Wednesday, March 7, 2012

The Natural Food Label

Nothing natural about Cheetos.

  Labels, labels, labels -- they can be so confusing at the grocery store!

  We have 'USDA Organic', 'Natural', 'Gluten Free', 'Zero Trans Fats', 'Made with Real ...', 'Range Free', '100% Organic', and so on, and so on. And that's just the front of the box!

  So what do they all mean?

  Unfortunately, they're not easy to differentiate, or keep track of. The inclusion or exclusion of just one word, can make or break your 'healthy' purchases at the grocery store.

  Today, I'm going to tackle possibly the most-misleading, and most-useless label we have: 'Natural'.

  Anytime you see Natural on a food label -- in any capacity -- it doesn't mean a thing. The FDA has no definition, and no regulatory meaning for Natural. So whether the label says '100% Natural' or 'All Natural', it means the same thing: it's unregulated.

  In its description, the FDA says: " is difficult to define a food product that is ‘natural’ because the food has probably been processed and is no longer the product of the earth."

  Wow, no longer a product of the earth -- that's NOT natural.

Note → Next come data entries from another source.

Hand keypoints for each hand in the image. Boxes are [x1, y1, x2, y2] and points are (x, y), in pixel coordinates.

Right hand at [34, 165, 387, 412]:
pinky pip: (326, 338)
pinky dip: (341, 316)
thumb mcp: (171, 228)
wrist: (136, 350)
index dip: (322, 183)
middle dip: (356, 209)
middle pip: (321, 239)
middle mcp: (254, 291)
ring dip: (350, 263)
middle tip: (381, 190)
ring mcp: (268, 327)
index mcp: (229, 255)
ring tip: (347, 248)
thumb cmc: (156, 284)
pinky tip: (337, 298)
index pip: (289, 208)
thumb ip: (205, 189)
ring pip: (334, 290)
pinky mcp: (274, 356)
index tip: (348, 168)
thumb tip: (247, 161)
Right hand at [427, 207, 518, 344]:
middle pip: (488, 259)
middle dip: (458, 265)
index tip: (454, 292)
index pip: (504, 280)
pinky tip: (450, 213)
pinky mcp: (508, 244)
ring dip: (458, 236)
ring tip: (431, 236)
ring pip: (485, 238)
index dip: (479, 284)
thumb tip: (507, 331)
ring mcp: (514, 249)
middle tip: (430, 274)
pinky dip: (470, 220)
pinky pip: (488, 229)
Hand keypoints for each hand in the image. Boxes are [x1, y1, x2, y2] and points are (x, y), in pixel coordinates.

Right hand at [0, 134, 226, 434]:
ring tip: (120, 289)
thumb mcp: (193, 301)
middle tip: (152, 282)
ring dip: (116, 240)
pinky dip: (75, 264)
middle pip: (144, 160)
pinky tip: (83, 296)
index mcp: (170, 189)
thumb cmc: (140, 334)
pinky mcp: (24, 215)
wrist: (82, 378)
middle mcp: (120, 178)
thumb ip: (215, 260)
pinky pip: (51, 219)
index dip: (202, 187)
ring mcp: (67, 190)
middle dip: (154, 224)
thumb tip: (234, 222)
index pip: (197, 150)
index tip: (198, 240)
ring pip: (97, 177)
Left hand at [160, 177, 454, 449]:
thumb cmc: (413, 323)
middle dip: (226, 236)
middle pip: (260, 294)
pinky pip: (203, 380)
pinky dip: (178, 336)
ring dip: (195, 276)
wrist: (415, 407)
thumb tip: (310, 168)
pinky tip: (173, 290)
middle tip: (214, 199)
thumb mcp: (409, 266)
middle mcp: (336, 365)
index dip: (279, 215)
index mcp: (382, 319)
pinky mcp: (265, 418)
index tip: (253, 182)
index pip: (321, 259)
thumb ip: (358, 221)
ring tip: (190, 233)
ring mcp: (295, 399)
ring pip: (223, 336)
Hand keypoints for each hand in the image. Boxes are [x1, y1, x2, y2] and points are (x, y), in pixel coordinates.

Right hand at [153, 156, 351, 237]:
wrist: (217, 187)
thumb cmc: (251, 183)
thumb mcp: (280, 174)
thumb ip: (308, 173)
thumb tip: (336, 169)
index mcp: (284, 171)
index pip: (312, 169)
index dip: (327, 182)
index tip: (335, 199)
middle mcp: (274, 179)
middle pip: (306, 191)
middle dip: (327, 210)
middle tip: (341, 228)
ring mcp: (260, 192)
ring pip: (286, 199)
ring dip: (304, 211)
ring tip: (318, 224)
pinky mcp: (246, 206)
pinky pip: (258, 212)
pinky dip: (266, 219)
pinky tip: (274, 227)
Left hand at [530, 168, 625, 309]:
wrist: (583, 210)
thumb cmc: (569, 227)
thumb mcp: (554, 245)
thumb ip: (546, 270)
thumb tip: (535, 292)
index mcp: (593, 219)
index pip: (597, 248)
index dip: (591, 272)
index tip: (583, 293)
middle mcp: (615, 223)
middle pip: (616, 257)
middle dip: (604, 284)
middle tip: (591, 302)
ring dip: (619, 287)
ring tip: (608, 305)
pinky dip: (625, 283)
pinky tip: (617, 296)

  The ONLY time Natural has a meaning, is in regard to meat and poultry. But that definition isn't much clearer. The USDA has defined it as any product “containing no artificial ingredient or added color and is only minimally processed (a process which does not fundamentally alter the raw product).”

  What does 'minimally processed' mean? And that definition doesn’t address whether or not the animals given hormones or antibiotics, or raised in confinement.

Organic vs. Natural vs. Conventional.
  However, if the label says 'Naturally Raised' it means "no growth promoters, antibiotics, animal by-products, or fish by-products" we used on the animal.

  Confused yet?

  Two things are clear: natural certainly does NOT mean Organic, and it doesn't mean it's healthier either. So let's lose those assumptions right away.

  By the FDA's 'definition', High Fructose Corn Syrup can be labeled as natural. So what can be in/on foods, and still be considered
natural? Pesticides, fertilizers,
and Genetically Modified ingredients (GMOs) for starters.

  And guess what -- those foods with the Natural labels, more often than not, are more expensive than foods without any sort of labeling.

  If you're spending extra money buying Natural, make the jump completely, and buy Organic.

  Organic is the only way you can be certain the foods you're buying contain no artificial coloring/preservatives/flavors, GMOs, and weren't sprayed with fertilizers and pesticides. Otherwise, save your money and buy conventional.

  Conventional and natural foods are roughly the same junk anyways.

  The labeling situation in the US is a mess. We, as consumers, regularly play guessing games when purchasing food at the grocery store. There is too much uncertainty; too many meaningless labels. Marketers are taking advantage of people who are making an effort to eat more-healthily, but can't keep track of the ever-changing lingo.

  Hope I was able to clarify the uselessness of our 'Natural' food labels!